Révélations sur un attentat déjoué en Ile-de-France

De la petite délinquance aux sentiers du jihad, il n’y a parfois qu’un pas. Si peu le franchisse, certains n’hésitent pas à s’y engager, soucieux de donner un sens à leur vie, quitte à la sacrifier. C’est la trajectoire qu’a suivie Mohamed O., un jeune originaire de Créteil (Val-de-Marne), interpellé cet été par les enquêteurs de la Direction générale de la sécurité intérieure (DGSI) à son retour de Syrie via le Liban, alors qu’il projetait un passage à l’acte sur le territoire national.

Décrit par ceux qui ont croisé sa route comme un jeune homme « poli », « un peu paumé », et qui « cherche à s’affirmer », Mohamed, tout juste 20 ans, était devenu une cible prioritaire des services de renseignement. Au point que, le 3 octobre, le Premier ministre, Manuel Valls, fasse référence — sans le nommer — à ce jeune homme comme l’auteur présumé d’un des « projets d’attentat déjoués » en France au cours des derniers mois.
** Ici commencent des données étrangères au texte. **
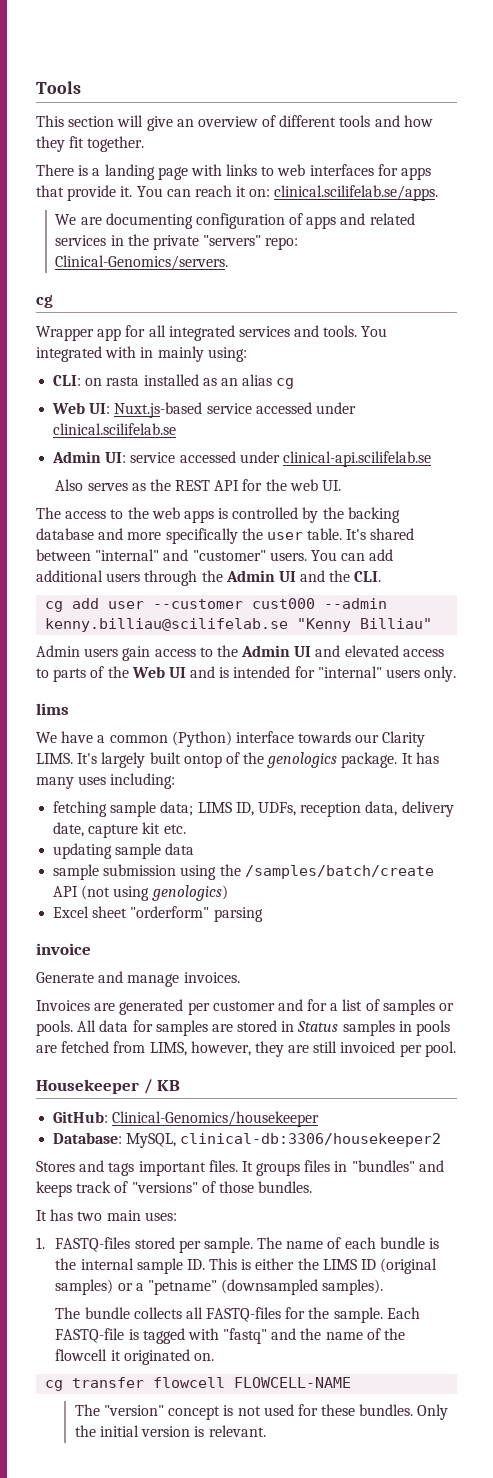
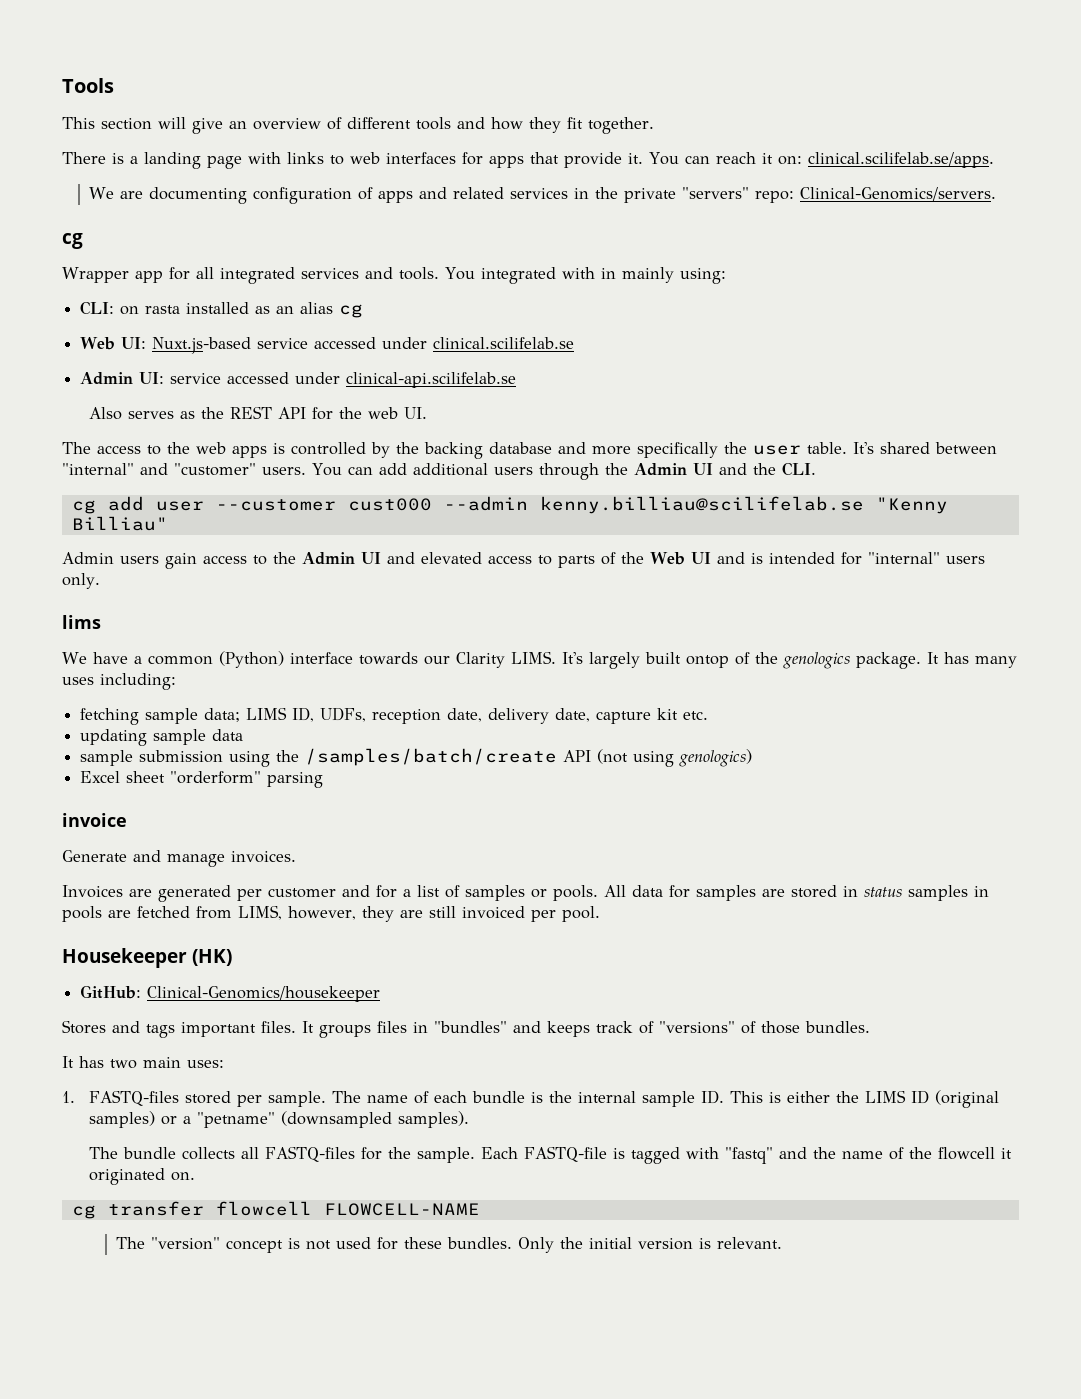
[365,801,398,816] data, -> [447,708,483,722] date,
[297,1021,339,1032] Status -> [864,887,902,897] status
[143,1079,181,1094] / KB -> [192,949,232,966] (HK)
[53,1132,442,1148] // Database: MySQL, clinical-db:3306/housekeeper2 -> (381, 994) none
Avant son départ pour la Syrie, Mohamed était resté dans un relatif anonymat. « Il vivotait sans trop faire de bruit », se rappelle une source judiciaire. « Il était soupçonné de petits trafics, mais il n’avait pas le profil du criminel aguerri comme on en croise dans ce genre d’affaires. Il semblait même souffrir d’un manque de crédibilité auprès de délinquants plus chevronnés de son quartier. » Un quartier situé non loin de la mairie de Créteil. Mais en avril, Mohamed prend tout le monde de court. Ses parents et ses deux frères et sœurs, qui ne soupçonnaient pas ses velléités de départ, ainsi que la justice et la police aux yeux desquelles son absence de radicalisme affiché n’avait pas justifié une surveillance particulière.

Grâce à de l’argent provenant d’une assurance personnelle, le jeune homme prend la direction de la Syrie. Sur place, il intègre un camp d’entraînement du groupe Etat islamique (EI) et se forme aux méthodes de combats. Au bout de quelques semaines, il se porte volontaire pour une mission suicide fomentée par les plus hauts cadres de l’EI. En compagnie d’un autre jeune Français originaire de Trappes (Yvelines) — placé depuis en détention provisoire en France à la suite de son expulsion de Turquie — Mohamed file au Liban en juin où il séjournera à l’hôtel. Un voyage financé par l’EI.

Selon une source diplomatique, « les deux jeunes avaient pour mission de se faire exploser contre des enceintes chiites sur le sol libanais. Mais, au dernier moment, ils ont abandonné le projet ». Par crainte du passage à l’acte ou par manque de visibilité de l’action, les deux jihadistes regagnent la Turquie. Alors que son acolyte présumé reste sur place, Mohamed revient en France mi-juin et contacte un cadre de l’EI en Syrie, expliquant « être prêt à travailler ».

Dans l’ombre, les services de renseignement, qui suivent à la trace chaque étape de son parcours, renforcent leur surveillance. Pendant plusieurs jours, Mohamed, qui évoque avec envie les « méthodes Merah et Nemmouche », médite à des projets d’actions en usant abondamment d’Internet. Il se renseigne sur les lieux chiites implantés en France, cherche de l’argent pour s’acheter des armes — notamment un fusil automatique et des grenades — concentrant ses recherches vers la Suisse et les pays de l’Est, où l’acquisition lui semble moins éveiller de soupçons. Conscient de la dangerosité du jeune homme et du risque d’attentats contre des cibles potentielles et notamment confessionnelles, les policiers de la DGSI investissent l’appartement familial le 1er juillet au matin.

Mutique lors de son arrestation, Mohamed nie toutes les accusations en garde à vue, avant d’être mis en examen et écroué le 5 juillet pour « association de malfaiteurs en lien avec une entreprise terroriste ». Dans les rangs de la DGSI, et au-delà, l’opération est synonyme de succès. Et ce, même si d’aucuns craignent que ce jeune « fragile et déterminé, qui voulait d’abord et avant tout s’affirmer » par ces actions, se radicalise davantage en prison.